---------- Records provided
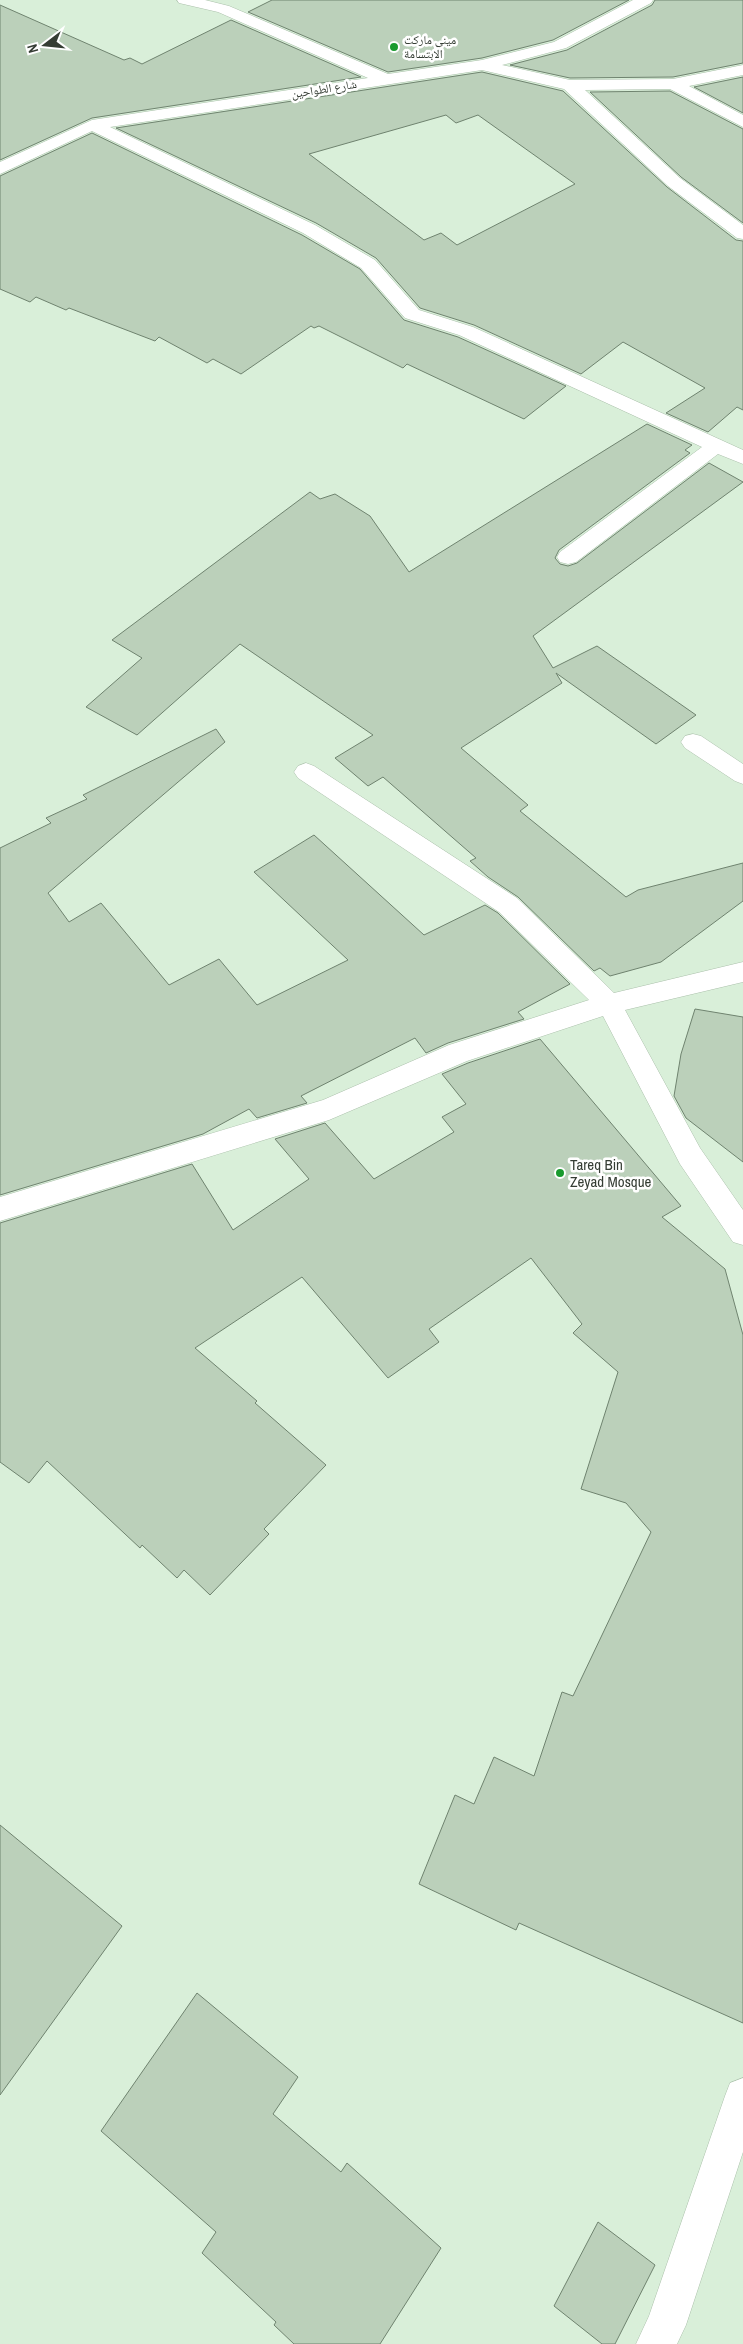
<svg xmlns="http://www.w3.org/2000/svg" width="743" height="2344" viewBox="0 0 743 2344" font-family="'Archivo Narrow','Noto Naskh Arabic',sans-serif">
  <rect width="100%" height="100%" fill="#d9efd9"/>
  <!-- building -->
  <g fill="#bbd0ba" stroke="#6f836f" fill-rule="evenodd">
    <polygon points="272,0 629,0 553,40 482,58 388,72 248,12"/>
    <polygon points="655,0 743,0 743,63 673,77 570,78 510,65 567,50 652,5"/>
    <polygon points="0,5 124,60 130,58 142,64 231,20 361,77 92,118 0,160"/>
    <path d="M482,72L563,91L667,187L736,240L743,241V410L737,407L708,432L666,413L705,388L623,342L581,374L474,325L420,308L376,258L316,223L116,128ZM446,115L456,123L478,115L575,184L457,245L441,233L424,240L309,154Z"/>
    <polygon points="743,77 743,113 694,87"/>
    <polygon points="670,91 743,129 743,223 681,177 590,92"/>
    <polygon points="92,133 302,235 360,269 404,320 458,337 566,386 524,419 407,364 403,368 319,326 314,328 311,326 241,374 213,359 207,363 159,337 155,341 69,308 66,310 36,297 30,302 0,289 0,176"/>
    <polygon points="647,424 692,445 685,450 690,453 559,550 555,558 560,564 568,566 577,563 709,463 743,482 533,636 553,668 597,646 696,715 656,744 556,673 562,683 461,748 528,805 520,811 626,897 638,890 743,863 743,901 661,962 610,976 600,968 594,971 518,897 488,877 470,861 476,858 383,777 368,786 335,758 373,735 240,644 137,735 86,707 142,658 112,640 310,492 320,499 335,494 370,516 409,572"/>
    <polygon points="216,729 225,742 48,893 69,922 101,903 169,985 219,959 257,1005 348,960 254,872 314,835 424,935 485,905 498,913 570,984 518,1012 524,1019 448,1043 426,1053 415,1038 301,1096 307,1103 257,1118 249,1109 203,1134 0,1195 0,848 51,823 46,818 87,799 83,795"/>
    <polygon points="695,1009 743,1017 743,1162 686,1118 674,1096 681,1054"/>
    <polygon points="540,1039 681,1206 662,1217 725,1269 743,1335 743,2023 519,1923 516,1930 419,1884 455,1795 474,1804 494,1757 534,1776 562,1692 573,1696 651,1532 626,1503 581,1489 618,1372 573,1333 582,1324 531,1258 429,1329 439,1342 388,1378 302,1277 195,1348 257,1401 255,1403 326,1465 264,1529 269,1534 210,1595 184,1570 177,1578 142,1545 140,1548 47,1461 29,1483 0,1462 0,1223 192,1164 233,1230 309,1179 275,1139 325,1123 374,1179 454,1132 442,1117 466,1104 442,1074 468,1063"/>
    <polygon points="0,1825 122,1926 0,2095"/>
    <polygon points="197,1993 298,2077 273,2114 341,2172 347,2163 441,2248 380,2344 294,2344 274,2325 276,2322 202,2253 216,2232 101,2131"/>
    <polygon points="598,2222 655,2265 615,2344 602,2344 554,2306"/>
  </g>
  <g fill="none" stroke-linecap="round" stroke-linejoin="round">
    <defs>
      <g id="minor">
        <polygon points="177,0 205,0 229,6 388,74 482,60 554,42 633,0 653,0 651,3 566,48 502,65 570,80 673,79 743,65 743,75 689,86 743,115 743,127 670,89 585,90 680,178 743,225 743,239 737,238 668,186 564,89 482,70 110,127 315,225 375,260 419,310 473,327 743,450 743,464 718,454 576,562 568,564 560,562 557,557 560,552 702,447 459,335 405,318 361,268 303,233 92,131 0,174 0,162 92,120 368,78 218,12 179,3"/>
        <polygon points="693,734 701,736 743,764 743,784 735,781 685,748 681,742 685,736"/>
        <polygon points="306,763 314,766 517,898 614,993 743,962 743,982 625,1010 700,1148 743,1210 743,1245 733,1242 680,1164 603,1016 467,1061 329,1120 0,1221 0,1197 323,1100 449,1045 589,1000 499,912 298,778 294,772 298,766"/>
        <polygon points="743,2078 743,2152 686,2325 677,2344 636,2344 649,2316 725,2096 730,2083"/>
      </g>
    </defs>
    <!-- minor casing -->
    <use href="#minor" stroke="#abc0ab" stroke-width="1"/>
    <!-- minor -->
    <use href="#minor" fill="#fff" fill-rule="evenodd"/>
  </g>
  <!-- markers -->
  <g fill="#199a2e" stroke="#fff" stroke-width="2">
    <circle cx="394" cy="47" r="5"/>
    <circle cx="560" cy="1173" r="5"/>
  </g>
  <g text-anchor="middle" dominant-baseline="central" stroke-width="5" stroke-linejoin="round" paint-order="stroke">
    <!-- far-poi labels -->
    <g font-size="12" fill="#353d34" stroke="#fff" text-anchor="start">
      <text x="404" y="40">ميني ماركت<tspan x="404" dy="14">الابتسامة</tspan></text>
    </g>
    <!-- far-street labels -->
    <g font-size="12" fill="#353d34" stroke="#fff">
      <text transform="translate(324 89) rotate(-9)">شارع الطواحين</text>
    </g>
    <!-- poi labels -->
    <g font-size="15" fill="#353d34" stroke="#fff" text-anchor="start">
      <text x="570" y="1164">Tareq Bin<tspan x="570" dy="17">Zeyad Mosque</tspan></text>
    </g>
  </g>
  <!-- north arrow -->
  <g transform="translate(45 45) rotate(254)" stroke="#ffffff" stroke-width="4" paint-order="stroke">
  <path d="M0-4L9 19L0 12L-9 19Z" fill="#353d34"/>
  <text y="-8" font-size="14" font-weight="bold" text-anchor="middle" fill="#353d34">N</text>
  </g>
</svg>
--------------------
- Exercise brief
The records shown above are to be repeated exactly, with the pictures left out.

- Solved exercise
<svg xmlns="http://www.w3.org/2000/svg" width="743" height="2344" viewBox="0 0 743 2344" font-family="'Archivo Narrow','Noto Naskh Arabic',sans-serif">
  <rect width="100%" height="100%" fill="#d9efd9"/>
  <!-- building -->
  <g fill="#bbd0ba" stroke="#6f836f" fill-rule="evenodd">
    <polygon points="272,0 629,0 553,40 482,58 388,72 248,12"/>
    <polygon points="655,0 743,0 743,63 673,77 570,78 510,65 567,50 652,5"/>
    <polygon points="0,5 124,60 130,58 142,64 231,20 361,77 92,118 0,160"/>
    <path d="M482,72L563,91L667,187L736,240L743,241V410L737,407L708,432L666,413L705,388L623,342L581,374L474,325L420,308L376,258L316,223L116,128ZM446,115L456,123L478,115L575,184L457,245L441,233L424,240L309,154Z"/>
    <polygon points="743,77 743,113 694,87"/>
    <polygon points="670,91 743,129 743,223 681,177 590,92"/>
    <polygon points="92,133 302,235 360,269 404,320 458,337 566,386 524,419 407,364 403,368 319,326 314,328 311,326 241,374 213,359 207,363 159,337 155,341 69,308 66,310 36,297 30,302 0,289 0,176"/>
    <polygon points="647,424 692,445 685,450 690,453 559,550 555,558 560,564 568,566 577,563 709,463 743,482 533,636 553,668 597,646 696,715 656,744 556,673 562,683 461,748 528,805 520,811 626,897 638,890 743,863 743,901 661,962 610,976 600,968 594,971 518,897 488,877 470,861 476,858 383,777 368,786 335,758 373,735 240,644 137,735 86,707 142,658 112,640 310,492 320,499 335,494 370,516 409,572"/>
    <polygon points="216,729 225,742 48,893 69,922 101,903 169,985 219,959 257,1005 348,960 254,872 314,835 424,935 485,905 498,913 570,984 518,1012 524,1019 448,1043 426,1053 415,1038 301,1096 307,1103 257,1118 249,1109 203,1134 0,1195 0,848 51,823 46,818 87,799 83,795"/>
    <polygon points="695,1009 743,1017 743,1162 686,1118 674,1096 681,1054"/>
    <polygon points="540,1039 681,1206 662,1217 725,1269 743,1335 743,2023 519,1923 516,1930 419,1884 455,1795 474,1804 494,1757 534,1776 562,1692 573,1696 651,1532 626,1503 581,1489 618,1372 573,1333 582,1324 531,1258 429,1329 439,1342 388,1378 302,1277 195,1348 257,1401 255,1403 326,1465 264,1529 269,1534 210,1595 184,1570 177,1578 142,1545 140,1548 47,1461 29,1483 0,1462 0,1223 192,1164 233,1230 309,1179 275,1139 325,1123 374,1179 454,1132 442,1117 466,1104 442,1074 468,1063"/>
    <polygon points="0,1825 122,1926 0,2095"/>
    <polygon points="197,1993 298,2077 273,2114 341,2172 347,2163 441,2248 380,2344 294,2344 274,2325 276,2322 202,2253 216,2232 101,2131"/>
    <polygon points="598,2222 655,2265 615,2344 602,2344 554,2306"/>
  </g>
  <g fill="none" stroke-linecap="round" stroke-linejoin="round">
    <defs>
      <g id="minor">
        <polygon points="177,0 205,0 229,6 388,74 482,60 554,42 633,0 653,0 651,3 566,48 502,65 570,80 673,79 743,65 743,75 689,86 743,115 743,127 670,89 585,90 680,178 743,225 743,239 737,238 668,186 564,89 482,70 110,127 315,225 375,260 419,310 473,327 743,450 743,464 718,454 576,562 568,564 560,562 557,557 560,552 702,447 459,335 405,318 361,268 303,233 92,131 0,174 0,162 92,120 368,78 218,12 179,3"/>
        <polygon points="693,734 701,736 743,764 743,784 735,781 685,748 681,742 685,736"/>
        <polygon points="306,763 314,766 517,898 614,993 743,962 743,982 625,1010 700,1148 743,1210 743,1245 733,1242 680,1164 603,1016 467,1061 329,1120 0,1221 0,1197 323,1100 449,1045 589,1000 499,912 298,778 294,772 298,766"/>
        <polygon points="743,2078 743,2152 686,2325 677,2344 636,2344 649,2316 725,2096 730,2083"/>
      </g>
    </defs>
    <!-- minor casing -->
    <use href="#minor" stroke="#abc0ab" stroke-width="1"/>
    <!-- minor -->
    <use href="#minor" fill="#fff" fill-rule="evenodd"/>
  </g>
  <!-- markers -->
  <g fill="#199a2e" stroke="#fff" stroke-width="2">
    <circle cx="394" cy="47" r="5"/>
    <circle cx="560" cy="1173" r="5"/>
  </g>
  <g text-anchor="middle" dominant-baseline="central" stroke-width="5" stroke-linejoin="round" paint-order="stroke">
    <!-- far-poi labels -->
    <g font-size="12" fill="#353d34" stroke="#fff" text-anchor="start">
      <text x="404" y="40">ميني ماركت<tspan x="404" dy="14">الابتسامة</tspan></text>
    </g>
    <!-- far-street labels -->
    <g font-size="12" fill="#353d34" stroke="#fff">
      <text transform="translate(324 89) rotate(-9)">شارع الطواحين</text>
    </g>
    <!-- poi labels -->
    <g font-size="15" fill="#353d34" stroke="#fff" text-anchor="start">
      <text x="570" y="1164">Tareq Bin<tspan x="570" dy="17">Zeyad Mosque</tspan></text>
    </g>
  </g>
  <!-- north arrow -->
  <g transform="translate(45 45) rotate(254)" stroke="#ffffff" stroke-width="4" paint-order="stroke">
  <path d="M0-4L9 19L0 12L-9 19Z" fill="#353d34"/>
  <text y="-8" font-size="14" font-weight="bold" text-anchor="middle" fill="#353d34">N</text>
  </g>
</svg>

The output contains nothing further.